Data for the task |
::::
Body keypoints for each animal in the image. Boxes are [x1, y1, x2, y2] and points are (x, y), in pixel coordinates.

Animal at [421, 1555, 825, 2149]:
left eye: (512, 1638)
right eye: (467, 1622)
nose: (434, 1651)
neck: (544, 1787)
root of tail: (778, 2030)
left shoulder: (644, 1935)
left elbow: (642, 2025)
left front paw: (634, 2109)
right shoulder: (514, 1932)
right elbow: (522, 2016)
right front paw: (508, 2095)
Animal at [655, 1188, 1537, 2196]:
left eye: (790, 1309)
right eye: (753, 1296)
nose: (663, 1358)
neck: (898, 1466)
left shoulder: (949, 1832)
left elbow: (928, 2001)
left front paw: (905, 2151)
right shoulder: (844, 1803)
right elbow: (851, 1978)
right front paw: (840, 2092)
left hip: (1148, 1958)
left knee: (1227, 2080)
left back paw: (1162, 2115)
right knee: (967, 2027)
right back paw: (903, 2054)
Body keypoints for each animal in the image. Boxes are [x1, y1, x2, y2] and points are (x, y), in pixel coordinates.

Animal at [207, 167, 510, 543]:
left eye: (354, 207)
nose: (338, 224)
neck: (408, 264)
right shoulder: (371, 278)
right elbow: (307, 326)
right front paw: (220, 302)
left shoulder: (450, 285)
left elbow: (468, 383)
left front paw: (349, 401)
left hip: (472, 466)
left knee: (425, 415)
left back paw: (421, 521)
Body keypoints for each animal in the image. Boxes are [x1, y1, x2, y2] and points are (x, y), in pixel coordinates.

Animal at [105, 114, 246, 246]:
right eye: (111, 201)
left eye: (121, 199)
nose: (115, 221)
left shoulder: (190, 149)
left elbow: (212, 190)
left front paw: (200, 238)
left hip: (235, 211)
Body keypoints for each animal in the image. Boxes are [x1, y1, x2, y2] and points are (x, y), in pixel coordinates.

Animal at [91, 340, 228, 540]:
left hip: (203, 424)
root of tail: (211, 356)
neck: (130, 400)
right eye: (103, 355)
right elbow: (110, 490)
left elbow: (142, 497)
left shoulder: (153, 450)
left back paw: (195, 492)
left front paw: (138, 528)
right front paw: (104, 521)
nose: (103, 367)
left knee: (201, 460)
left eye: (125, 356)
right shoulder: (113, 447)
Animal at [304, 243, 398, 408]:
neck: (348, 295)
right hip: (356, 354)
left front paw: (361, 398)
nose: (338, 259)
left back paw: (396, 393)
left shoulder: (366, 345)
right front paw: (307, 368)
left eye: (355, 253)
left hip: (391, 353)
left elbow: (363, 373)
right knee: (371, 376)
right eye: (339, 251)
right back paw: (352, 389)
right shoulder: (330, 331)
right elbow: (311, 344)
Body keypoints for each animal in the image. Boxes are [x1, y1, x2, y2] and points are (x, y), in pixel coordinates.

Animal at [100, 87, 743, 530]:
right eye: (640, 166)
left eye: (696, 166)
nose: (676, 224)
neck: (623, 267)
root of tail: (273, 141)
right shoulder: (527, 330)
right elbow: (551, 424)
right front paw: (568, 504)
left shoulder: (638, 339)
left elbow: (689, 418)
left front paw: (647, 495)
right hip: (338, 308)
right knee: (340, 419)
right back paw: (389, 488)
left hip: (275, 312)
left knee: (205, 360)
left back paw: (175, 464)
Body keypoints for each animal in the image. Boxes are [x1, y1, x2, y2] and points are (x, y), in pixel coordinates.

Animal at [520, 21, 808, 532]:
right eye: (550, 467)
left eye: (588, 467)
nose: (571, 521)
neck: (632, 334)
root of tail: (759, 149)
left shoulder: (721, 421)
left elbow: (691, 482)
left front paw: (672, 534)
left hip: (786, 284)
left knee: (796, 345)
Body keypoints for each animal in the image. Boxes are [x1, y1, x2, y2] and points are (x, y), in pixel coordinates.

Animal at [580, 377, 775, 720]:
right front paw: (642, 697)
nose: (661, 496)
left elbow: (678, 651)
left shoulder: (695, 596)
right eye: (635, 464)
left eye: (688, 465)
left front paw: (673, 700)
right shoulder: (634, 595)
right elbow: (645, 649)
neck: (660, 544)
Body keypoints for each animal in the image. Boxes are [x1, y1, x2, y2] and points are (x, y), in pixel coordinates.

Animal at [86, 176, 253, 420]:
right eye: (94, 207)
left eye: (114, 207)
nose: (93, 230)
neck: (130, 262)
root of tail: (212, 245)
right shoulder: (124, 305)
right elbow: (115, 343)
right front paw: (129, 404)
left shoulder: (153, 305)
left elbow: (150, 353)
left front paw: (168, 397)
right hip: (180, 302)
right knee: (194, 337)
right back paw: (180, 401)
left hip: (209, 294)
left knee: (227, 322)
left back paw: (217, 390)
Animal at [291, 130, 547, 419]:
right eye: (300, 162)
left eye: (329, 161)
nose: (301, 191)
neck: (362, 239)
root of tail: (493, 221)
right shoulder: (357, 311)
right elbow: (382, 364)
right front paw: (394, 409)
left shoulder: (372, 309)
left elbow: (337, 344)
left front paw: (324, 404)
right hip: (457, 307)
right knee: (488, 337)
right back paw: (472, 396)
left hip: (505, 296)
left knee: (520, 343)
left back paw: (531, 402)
::::
Reproduce the entire listing word for word.

Body keypoints for each animal in the image. Boxes are [x1, y1, x2, y2] and points are (x, y), in pixel coordinates.

Animal at [421, 1555, 825, 2149]:
left eye: (512, 1638)
right eye: (467, 1622)
nose: (434, 1651)
neck: (544, 1787)
root of tail: (778, 2030)
left shoulder: (644, 1935)
left elbow: (642, 2025)
left front paw: (634, 2109)
right shoulder: (514, 1932)
right elbow: (522, 2016)
right front paw: (508, 2095)
Animal at [655, 1188, 1537, 2196]:
left eye: (790, 1309)
right eye: (753, 1296)
nose: (663, 1358)
neck: (898, 1466)
left shoulder: (949, 1832)
left elbow: (928, 2001)
left front paw: (905, 2151)
right shoulder: (844, 1803)
right elbow: (851, 1978)
right front paw: (840, 2092)
left hip: (1148, 1958)
left knee: (1227, 2080)
left back paw: (1162, 2115)
right knee: (967, 2027)
right back paw: (903, 2054)
Body keypoints for each animal in the image. Boxes are [x1, y1, x2, y2] and points are (x, y), in pixel coordinates.

Animal at [207, 167, 510, 543]:
left eye: (354, 207)
nose: (338, 224)
neck: (408, 264)
right shoulder: (371, 278)
right elbow: (307, 326)
right front paw: (220, 302)
left shoulder: (450, 285)
left elbow: (468, 383)
left front paw: (349, 401)
left hip: (472, 466)
left knee: (425, 415)
left back paw: (421, 521)
Body keypoints for each animal in the image. Boxes are [x1, y1, x2, y2] and points are (x, y), in pixel coordinates.

Animal at [105, 114, 246, 246]:
right eye: (111, 201)
left eye: (121, 199)
nose: (115, 221)
left shoulder: (190, 149)
left elbow: (212, 190)
left front paw: (200, 238)
left hip: (235, 211)
Body keypoints for each animal in the image. Boxes are [x1, y1, x2, y2] and points are (x, y), in pixel coordinates.

Animal at [91, 340, 228, 540]:
left hip: (203, 424)
root of tail: (211, 356)
neck: (130, 400)
right eye: (103, 355)
right elbow: (110, 490)
left elbow: (142, 497)
left shoulder: (153, 450)
left back paw: (195, 492)
left front paw: (138, 528)
right front paw: (104, 521)
nose: (103, 367)
left knee: (201, 460)
left eye: (125, 356)
right shoulder: (113, 447)
Animal at [304, 243, 398, 408]:
neck: (348, 295)
right hip: (356, 354)
left front paw: (361, 398)
nose: (338, 259)
left back paw: (396, 393)
left shoulder: (366, 345)
right front paw: (307, 368)
left eye: (355, 253)
left hip: (391, 353)
left elbow: (363, 373)
right knee: (371, 376)
right eye: (339, 251)
right back paw: (352, 389)
right shoulder: (330, 331)
right elbow: (311, 344)
Body keypoints for each animal in the image. Boxes are [x1, y1, x2, y2] and points are (x, y), in pixel coordinates.

Animal at [100, 87, 743, 530]:
right eye: (640, 166)
left eye: (696, 166)
nose: (676, 224)
neck: (623, 267)
root of tail: (273, 141)
right shoulder: (527, 330)
right elbow: (551, 424)
right front paw: (568, 504)
left shoulder: (638, 339)
left elbow: (689, 418)
left front paw: (647, 495)
right hip: (338, 308)
right knee: (340, 419)
right back paw: (389, 488)
left hip: (275, 312)
left knee: (205, 360)
left back paw: (175, 464)
Body keypoints for each animal in the image. Boxes are [x1, y1, x2, y2] and points are (x, y), in pixel coordinates.

Animal at [520, 21, 808, 532]:
right eye: (550, 467)
left eye: (588, 467)
nose: (571, 521)
neck: (632, 334)
root of tail: (759, 149)
left shoulder: (721, 421)
left elbow: (691, 482)
left front paw: (672, 534)
left hip: (786, 284)
left knee: (796, 345)
Body keypoints for each animal in the image. Boxes are [x1, y1, x2, y2] and points are (x, y), in pixel coordinates.

Animal at [580, 377, 775, 720]:
right front paw: (642, 697)
nose: (661, 496)
left elbow: (678, 651)
left shoulder: (695, 596)
right eye: (635, 464)
left eye: (688, 465)
left front paw: (673, 700)
right shoulder: (634, 595)
right elbow: (645, 649)
neck: (660, 544)
Body keypoints for each animal in the image. Boxes are [x1, y1, x2, y2] and points are (x, y), in pixel coordinates.

Animal at [86, 176, 253, 420]:
right eye: (94, 207)
left eye: (114, 207)
nose: (93, 230)
neck: (130, 262)
root of tail: (212, 245)
right shoulder: (124, 305)
right elbow: (115, 343)
right front paw: (129, 404)
left shoulder: (153, 305)
left elbow: (150, 353)
left front paw: (168, 397)
right hip: (180, 302)
right knee: (194, 337)
right back paw: (180, 401)
left hip: (209, 294)
left knee: (227, 322)
left back paw: (217, 390)
Animal at [291, 130, 547, 419]:
right eye: (300, 162)
left eye: (329, 161)
nose: (301, 191)
neck: (362, 239)
root of tail: (493, 221)
right shoulder: (357, 311)
right elbow: (382, 364)
right front paw: (394, 409)
left shoulder: (372, 309)
left elbow: (337, 344)
left front paw: (324, 404)
right hip: (457, 307)
right knee: (488, 337)
right back paw: (472, 396)
left hip: (505, 296)
left knee: (520, 343)
left back paw: (531, 402)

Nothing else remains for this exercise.